■ **Requirement**: Repeat exactly the lines of the material below that run from the "right shoulder: (98, 174)" line to the "left shoulder: (544, 442)" line, including both, and do not carry over any pictures.

■ **Data provided**:

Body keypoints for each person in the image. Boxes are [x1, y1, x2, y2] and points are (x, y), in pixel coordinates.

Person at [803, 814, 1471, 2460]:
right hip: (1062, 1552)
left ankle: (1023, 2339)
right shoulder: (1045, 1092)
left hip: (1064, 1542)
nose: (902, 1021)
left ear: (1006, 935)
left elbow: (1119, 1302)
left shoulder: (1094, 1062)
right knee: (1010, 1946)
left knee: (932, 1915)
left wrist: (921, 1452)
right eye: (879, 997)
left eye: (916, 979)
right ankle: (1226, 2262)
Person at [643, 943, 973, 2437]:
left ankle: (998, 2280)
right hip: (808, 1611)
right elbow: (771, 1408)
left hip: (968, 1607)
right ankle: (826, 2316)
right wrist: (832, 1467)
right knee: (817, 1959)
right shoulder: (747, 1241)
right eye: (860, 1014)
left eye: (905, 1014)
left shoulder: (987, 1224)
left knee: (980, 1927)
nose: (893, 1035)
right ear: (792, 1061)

* * *

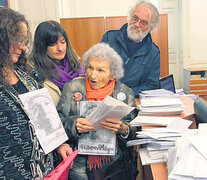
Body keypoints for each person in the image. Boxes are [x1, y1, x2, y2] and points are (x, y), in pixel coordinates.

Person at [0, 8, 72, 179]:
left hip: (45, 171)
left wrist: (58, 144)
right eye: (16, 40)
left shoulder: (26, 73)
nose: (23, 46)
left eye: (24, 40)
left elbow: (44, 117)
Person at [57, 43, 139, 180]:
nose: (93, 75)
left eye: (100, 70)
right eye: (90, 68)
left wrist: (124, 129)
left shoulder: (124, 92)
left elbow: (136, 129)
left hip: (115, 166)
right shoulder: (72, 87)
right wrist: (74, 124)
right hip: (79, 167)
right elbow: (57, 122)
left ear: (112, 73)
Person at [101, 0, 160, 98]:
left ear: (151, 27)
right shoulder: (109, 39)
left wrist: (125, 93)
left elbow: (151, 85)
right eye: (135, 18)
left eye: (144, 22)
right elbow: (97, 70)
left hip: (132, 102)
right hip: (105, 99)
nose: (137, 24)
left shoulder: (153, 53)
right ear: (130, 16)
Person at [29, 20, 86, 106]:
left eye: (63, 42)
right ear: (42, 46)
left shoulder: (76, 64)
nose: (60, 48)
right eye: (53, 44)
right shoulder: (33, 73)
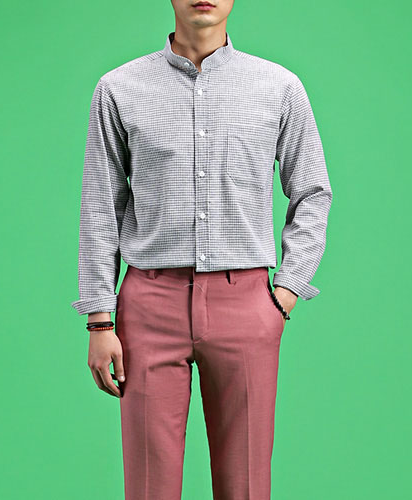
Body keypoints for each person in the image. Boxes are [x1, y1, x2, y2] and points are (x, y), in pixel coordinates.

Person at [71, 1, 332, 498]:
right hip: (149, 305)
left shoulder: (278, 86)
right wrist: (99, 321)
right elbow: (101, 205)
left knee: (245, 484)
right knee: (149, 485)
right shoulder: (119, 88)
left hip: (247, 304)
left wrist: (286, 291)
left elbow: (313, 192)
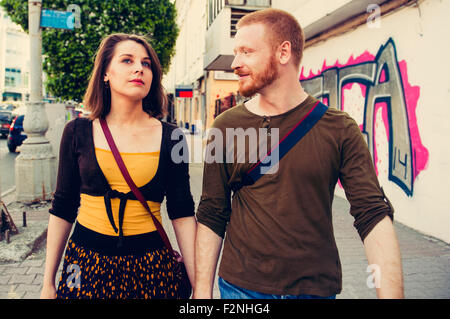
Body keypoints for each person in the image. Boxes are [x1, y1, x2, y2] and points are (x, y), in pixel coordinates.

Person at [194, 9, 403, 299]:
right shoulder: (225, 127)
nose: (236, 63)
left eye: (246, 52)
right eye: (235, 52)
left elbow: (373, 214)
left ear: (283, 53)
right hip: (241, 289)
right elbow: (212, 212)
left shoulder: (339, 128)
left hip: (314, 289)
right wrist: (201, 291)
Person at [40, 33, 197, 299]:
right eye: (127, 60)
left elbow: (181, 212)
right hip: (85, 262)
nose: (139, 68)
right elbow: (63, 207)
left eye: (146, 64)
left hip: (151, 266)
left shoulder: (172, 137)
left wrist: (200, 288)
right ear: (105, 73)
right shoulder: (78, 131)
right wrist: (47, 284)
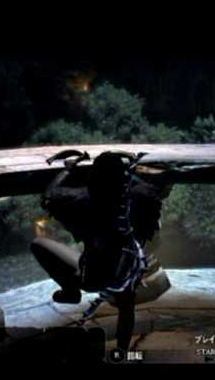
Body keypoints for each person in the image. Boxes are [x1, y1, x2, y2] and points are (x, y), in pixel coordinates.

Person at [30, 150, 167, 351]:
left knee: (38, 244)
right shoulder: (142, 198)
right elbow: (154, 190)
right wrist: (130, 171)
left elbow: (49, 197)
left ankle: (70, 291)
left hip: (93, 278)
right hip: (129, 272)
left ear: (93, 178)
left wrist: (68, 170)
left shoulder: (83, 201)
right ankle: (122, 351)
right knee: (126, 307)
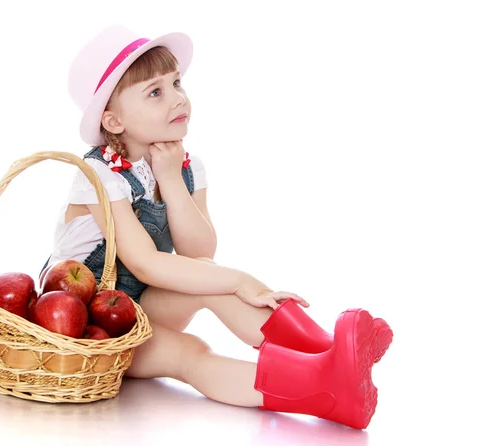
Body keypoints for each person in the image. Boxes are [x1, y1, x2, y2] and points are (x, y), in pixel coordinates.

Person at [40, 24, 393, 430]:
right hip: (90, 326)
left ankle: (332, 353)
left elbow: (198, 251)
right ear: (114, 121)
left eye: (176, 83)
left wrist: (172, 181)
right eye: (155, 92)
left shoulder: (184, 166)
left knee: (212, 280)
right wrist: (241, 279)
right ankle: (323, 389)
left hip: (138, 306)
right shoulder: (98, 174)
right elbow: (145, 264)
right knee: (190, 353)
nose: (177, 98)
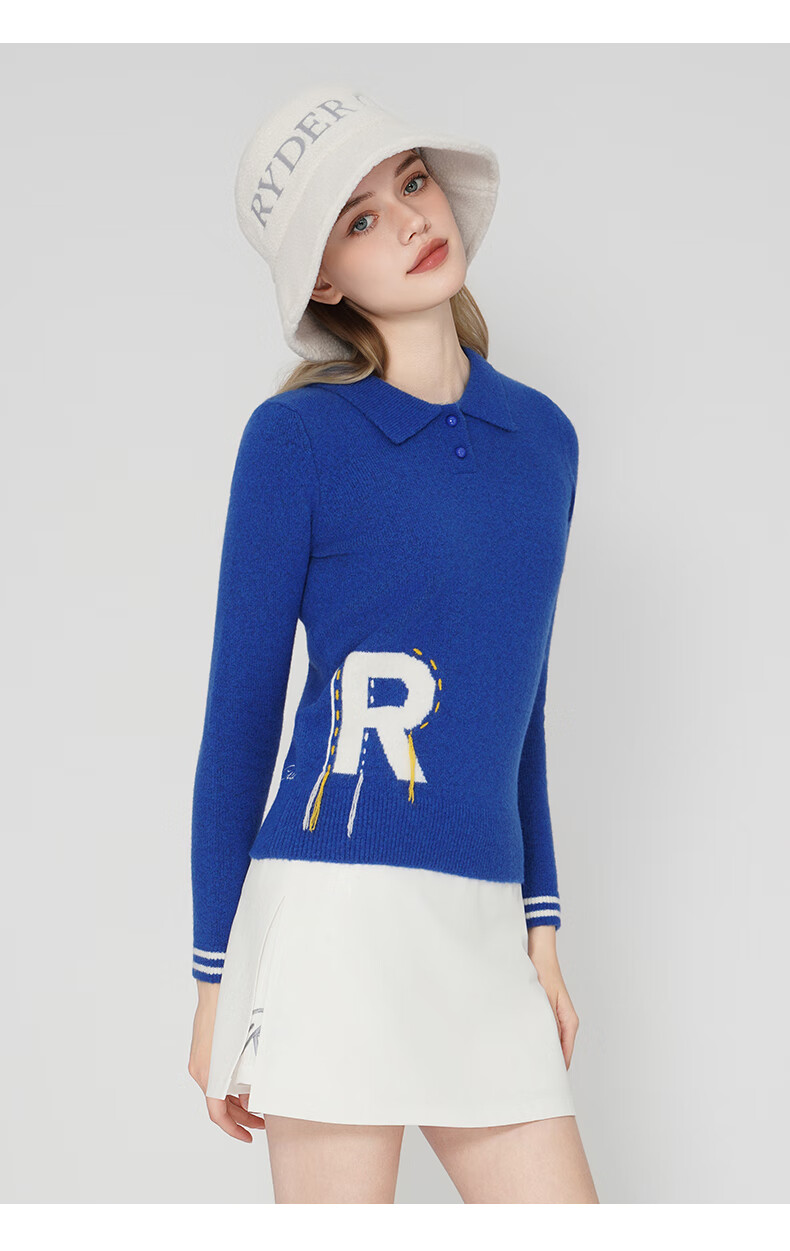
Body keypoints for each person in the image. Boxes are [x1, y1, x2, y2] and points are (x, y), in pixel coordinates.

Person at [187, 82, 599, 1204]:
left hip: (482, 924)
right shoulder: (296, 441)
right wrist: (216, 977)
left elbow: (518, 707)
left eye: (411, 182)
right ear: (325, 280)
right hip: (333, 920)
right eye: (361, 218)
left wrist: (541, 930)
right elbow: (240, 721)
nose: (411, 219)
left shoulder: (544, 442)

...

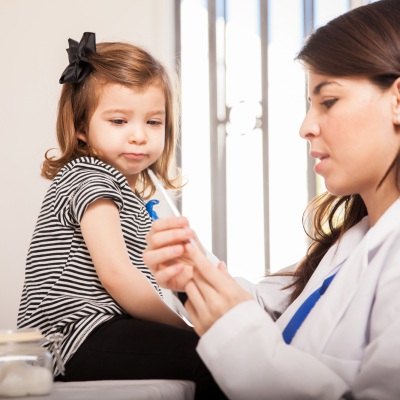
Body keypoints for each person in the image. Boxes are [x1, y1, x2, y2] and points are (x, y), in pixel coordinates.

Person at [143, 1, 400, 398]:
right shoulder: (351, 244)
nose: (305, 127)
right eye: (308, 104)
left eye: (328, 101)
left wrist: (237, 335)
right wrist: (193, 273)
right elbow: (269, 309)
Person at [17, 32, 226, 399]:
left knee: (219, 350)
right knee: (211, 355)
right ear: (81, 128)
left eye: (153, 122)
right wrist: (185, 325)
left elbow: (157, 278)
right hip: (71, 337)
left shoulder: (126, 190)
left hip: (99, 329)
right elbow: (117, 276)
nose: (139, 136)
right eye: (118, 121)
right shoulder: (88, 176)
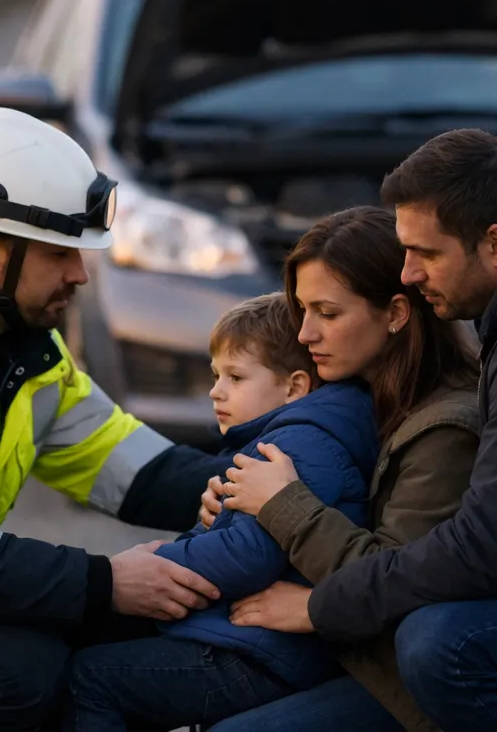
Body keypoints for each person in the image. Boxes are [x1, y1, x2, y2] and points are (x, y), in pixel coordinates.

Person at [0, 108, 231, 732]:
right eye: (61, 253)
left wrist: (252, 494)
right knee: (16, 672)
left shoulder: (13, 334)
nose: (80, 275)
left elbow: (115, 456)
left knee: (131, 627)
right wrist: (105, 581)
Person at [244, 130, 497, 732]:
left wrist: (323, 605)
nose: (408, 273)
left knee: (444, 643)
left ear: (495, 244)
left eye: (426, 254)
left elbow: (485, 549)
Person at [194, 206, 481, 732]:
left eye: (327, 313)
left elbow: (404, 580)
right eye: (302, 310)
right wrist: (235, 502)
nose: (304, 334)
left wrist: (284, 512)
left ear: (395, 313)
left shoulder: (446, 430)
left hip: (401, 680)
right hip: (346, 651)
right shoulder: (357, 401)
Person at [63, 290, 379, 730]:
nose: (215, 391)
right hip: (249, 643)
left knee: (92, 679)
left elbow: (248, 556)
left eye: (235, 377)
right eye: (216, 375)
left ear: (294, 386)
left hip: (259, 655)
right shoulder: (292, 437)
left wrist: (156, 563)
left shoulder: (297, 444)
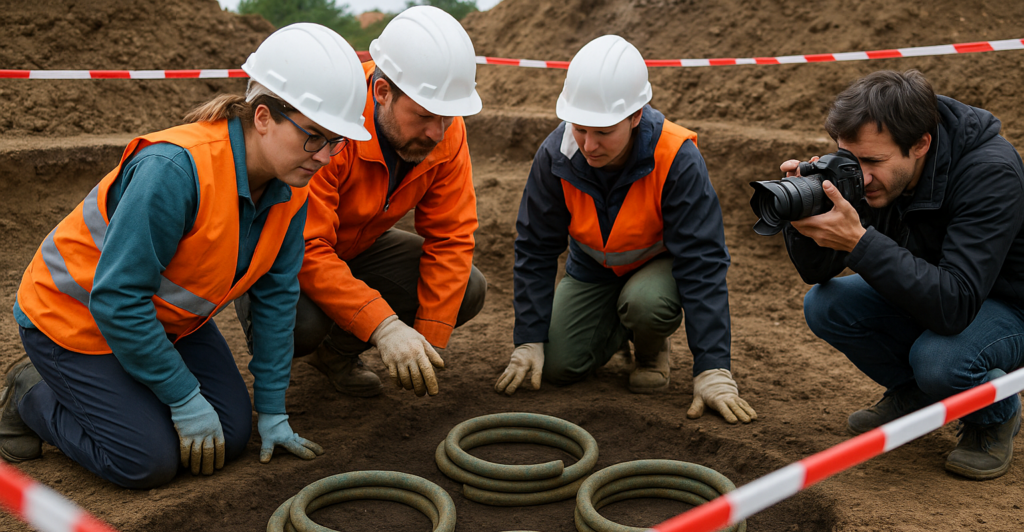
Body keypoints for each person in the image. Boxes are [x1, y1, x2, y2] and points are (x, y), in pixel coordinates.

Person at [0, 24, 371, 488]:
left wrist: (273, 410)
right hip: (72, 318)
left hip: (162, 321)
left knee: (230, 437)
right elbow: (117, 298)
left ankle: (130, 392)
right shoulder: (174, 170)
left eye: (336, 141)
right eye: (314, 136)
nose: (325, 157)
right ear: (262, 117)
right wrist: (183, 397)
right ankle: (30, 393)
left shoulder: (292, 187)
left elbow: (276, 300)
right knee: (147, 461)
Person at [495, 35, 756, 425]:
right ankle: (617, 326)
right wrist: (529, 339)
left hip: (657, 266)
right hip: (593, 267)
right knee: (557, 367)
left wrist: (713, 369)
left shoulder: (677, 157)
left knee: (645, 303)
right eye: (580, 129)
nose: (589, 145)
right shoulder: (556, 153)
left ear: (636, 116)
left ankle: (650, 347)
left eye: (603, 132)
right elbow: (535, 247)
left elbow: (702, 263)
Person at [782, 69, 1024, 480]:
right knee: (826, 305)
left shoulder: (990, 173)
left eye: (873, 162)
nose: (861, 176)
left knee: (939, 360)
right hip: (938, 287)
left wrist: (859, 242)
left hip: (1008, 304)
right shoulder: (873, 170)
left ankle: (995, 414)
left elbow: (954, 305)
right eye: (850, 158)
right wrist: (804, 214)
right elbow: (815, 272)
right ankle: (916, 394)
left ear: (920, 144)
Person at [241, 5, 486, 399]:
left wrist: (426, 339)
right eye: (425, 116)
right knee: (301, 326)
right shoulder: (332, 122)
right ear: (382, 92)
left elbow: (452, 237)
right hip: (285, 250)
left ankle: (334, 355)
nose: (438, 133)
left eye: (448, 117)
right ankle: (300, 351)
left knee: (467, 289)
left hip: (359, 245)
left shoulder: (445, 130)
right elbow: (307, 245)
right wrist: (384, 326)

■ **Expected output**:
right shoulder: (98, 174)
right elbow: (145, 264)
right knee: (190, 353)
nose: (177, 98)
Body keypoints for each person in the image. Boxes are [x1, y1, x2, y2] and points are (x, y), in pixel coordinates.

Person at [187, 82, 599, 1204]:
left hip: (482, 924)
right shoulder: (296, 441)
right wrist: (216, 977)
left elbow: (518, 707)
left eye: (411, 182)
right ear: (325, 280)
right hip: (333, 920)
right eye: (361, 218)
left wrist: (541, 930)
right elbow: (240, 721)
nose: (411, 219)
left shoulder: (544, 442)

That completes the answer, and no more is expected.